Kill la Kill is a very visually striking anime. The trailers all looked great but I was concerned if the in game visuals and animations would look good. Thankfully, they nailed almost everything visually here. There are some moments where the camera zooms in and you can see slightly blurry assets but I’m definitely satisfied with how APLUS and Arc System Works transitioned Kill la Kill into game form here. The only area that feels a bit off is that some animations have less frames and feel like they were maybe built for a 2D fighter and not a 3D one. The special moves look fantastic and controls are very responsive on PS4 Pro. Performance in general feels superb during gameplay.

When I play anime games, I’m almost always disappointed in the audio design because studios rarely license the original music or voice actors for anime games. Arc System Works has gone above and beyond here by not only allowing for full dual audio featuring the original voice actors from the anime in both languages, but also included Hiroyuki Sawano’s superlative soundtrack for the anime in game. Playing AOT 2: Final Battle and Kill la Kill The Game: IF at the same time has really made me appreciate how much more care went into all aspects of the localisation of the latter. I never thought a Kill la Kill game would be a better experience for all kinds of fans of the anime versus say a much bigger property like One Piece or Attack on Titan.

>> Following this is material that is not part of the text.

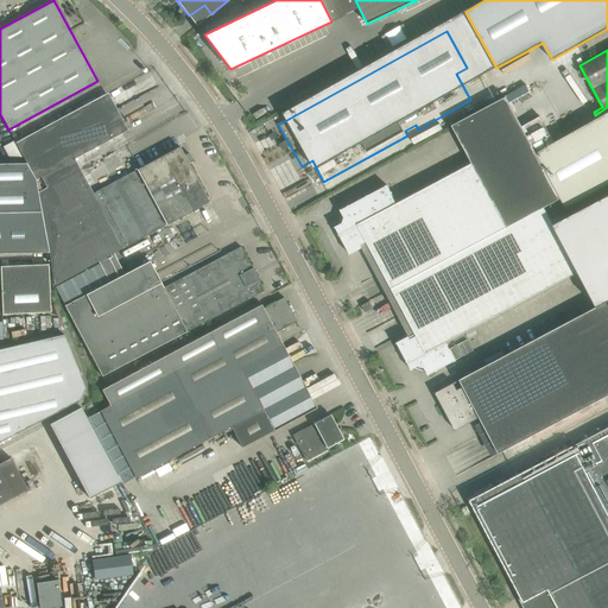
[(587,83),(582,87),(589,100),(594,96),(587,83)]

The Gallery mode has various sections for you to use the GP or gallery points you unlock through story progression and through normal fights. This includes a diorama mode letting you place characters in various poses and play around with the camera to create static scenes of your choice. You start off with a few of each and can spend GP to unlock more poses and options. There is also a cut-scene viewer called Anime that lets you view individual moments from the story or have them play out one after the other. A voice test lets you listen to unlocked dialogue and a sound test has music from the game and anime available for playback. You still need to pay to unlock the songs which is annoying considering how expensive they are compared to other unlocks.

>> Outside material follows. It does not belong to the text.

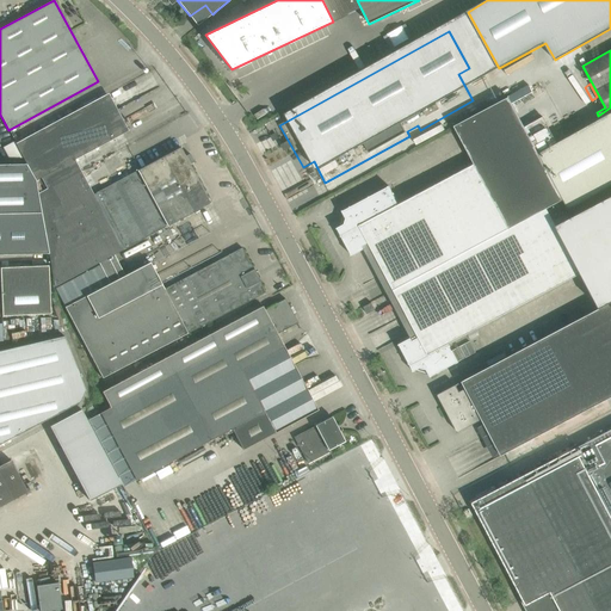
[(105,94),(16,143),(24,159),(26,164),(36,180),(41,177),(75,159),(75,160),(122,134),(128,130),(124,123),(121,124),(105,94)]
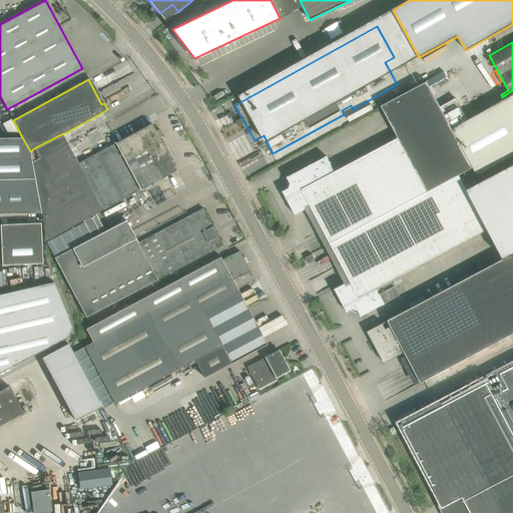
[(473,168),(441,107),(427,82),(412,90),(382,106),(399,138),(335,172),(327,156),(294,174),(289,177),(289,176),(288,177),(291,183),(290,188),(283,191),(284,192),(296,213),(295,213),(296,214),(306,209),(305,207),(310,204),(327,236),(323,238),(327,245),(468,171),(468,170),(473,168)]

Barring the roster that has only ten playable characters including variations, the biggest issue is in the lip sync. It doesn’t feel right in either spoken language. It does work better with Japanese since the English spoken dialogue seems to end before the lips of any character stop moving. When it comes to the fighting, there are a few story battles that are annoying and these involve you taking on multiple enemies. This doesn’t really feel fun at all and feels a bit too haphazard with you focused on one at a time versus just being able to go ham in this mode like a musou. The camera can get a bit annoying in some situations and you need to keep track of your directional inputs even more in situations like this.

But Kill la Kill The Game: IF exceeded all my expectations. I was very concerned when Arc System Works announced that APLUS were the developer behind this release but thankfully the end result is nowhere near the mediocrity of the Little Witch Academia game. While I still prefer Dragon Ball FighterZ in terms of overall quality as a fighter, there’s no doubt that Kill la Kill The Game: IF is my favourite anime game right now.


Looks gorgeous
Fun to play
Roster is varied
Both Japanese and English voice options
Hiroyuki Sawano's soundtrack is included


Lip sync is off
Camera can get iffy during gameplay

Editor Rating
Our Score


In Short

Kill la Kill The Game: IF managed to exceed my expectations in almost every way delivering a fantastic experience for Kill la Kill fans like myself who have been waiting a long time for a game.